**ASSIGNMENT**.
Extract the text from each item of material below, reproducing every line verbatim.

**DATASET EXCERPTS**.

____

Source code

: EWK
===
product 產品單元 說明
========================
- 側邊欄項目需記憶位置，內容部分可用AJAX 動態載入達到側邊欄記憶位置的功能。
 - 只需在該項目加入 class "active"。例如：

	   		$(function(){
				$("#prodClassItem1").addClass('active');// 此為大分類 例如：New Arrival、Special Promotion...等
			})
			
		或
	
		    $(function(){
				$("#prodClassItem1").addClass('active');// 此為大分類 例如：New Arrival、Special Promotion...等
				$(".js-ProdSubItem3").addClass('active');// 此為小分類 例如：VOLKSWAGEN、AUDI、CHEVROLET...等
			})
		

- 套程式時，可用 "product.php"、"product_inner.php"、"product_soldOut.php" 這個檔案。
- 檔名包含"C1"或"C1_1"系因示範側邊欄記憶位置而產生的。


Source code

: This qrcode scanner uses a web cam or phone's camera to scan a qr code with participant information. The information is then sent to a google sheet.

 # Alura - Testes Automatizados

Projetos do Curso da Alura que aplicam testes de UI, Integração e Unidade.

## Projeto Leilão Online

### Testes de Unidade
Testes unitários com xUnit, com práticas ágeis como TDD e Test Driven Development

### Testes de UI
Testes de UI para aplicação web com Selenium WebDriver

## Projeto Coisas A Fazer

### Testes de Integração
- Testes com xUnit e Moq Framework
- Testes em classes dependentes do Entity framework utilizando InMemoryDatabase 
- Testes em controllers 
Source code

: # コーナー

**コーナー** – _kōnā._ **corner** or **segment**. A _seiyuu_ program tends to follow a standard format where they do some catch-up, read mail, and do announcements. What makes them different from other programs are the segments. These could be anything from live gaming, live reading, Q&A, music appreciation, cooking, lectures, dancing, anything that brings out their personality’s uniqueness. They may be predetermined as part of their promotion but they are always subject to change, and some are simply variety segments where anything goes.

____

**COMPLETED EXERCISE**.
Source code

: EWK
===
product 產品單元 說明
========================
- 側邊欄項目需記憶位置，內容部分可用AJAX 動態載入達到側邊欄記憶位置的功能。
 - 只需在該項目加入 class "active"。例如：

	   		$(function(){
				$("#prodClassItem1").addClass('active');// 此為大分類 例如：New Arrival、Special Promotion...等
			})
			
		或
	
		    $(function(){
				$("#prodClassItem1").addClass('active');// 此為大分類 例如：New Arrival、Special Promotion...等
				$(".js-ProdSubItem3").addClass('active');// 此為小分類 例如：VOLKSWAGEN、AUDI、CHEVROLET...等
			})
		

- 套程式時，可用 "product.php"、"product_inner.php"、"product_soldOut.php" 這個檔案。
- 檔名包含"C1"或"C1_1"系因示範側邊欄記憶位置而產生的。


Source code

: This qrcode scanner uses a web cam or phone's camera to scan a qr code with participant information. The information is then sent to a google sheet.

 # Alura - Testes Automatizados

Projetos do Curso da Alura que aplicam testes de UI, Integração e Unidade.

## Projeto Leilão Online

### Testes de Unidade
Testes unitários com xUnit, com práticas ágeis como TDD e Test Driven Development

### Testes de UI
Testes de UI para aplicação web com Selenium WebDriver

## Projeto Coisas A Fazer

### Testes de Integração
- Testes com xUnit e Moq Framework
- Testes em classes dependentes do Entity framework utilizando InMemoryDatabase 
- Testes em controllers 
Source code

: # コーナー

**コーナー** – _kōnā._ **corner** or **segment**. A _seiyuu_ program tends to follow a standard format where they do some catch-up, read mail, and do announcements. What makes them different from other programs are the segments. These could be anything from live gaming, live reading, Q&A, music appreciation, cooking, lectures, dancing, anything that brings out their personality’s uniqueness. They may be predetermined as part of their promotion but they are always subject to change, and some are simply variety segments where anything goes.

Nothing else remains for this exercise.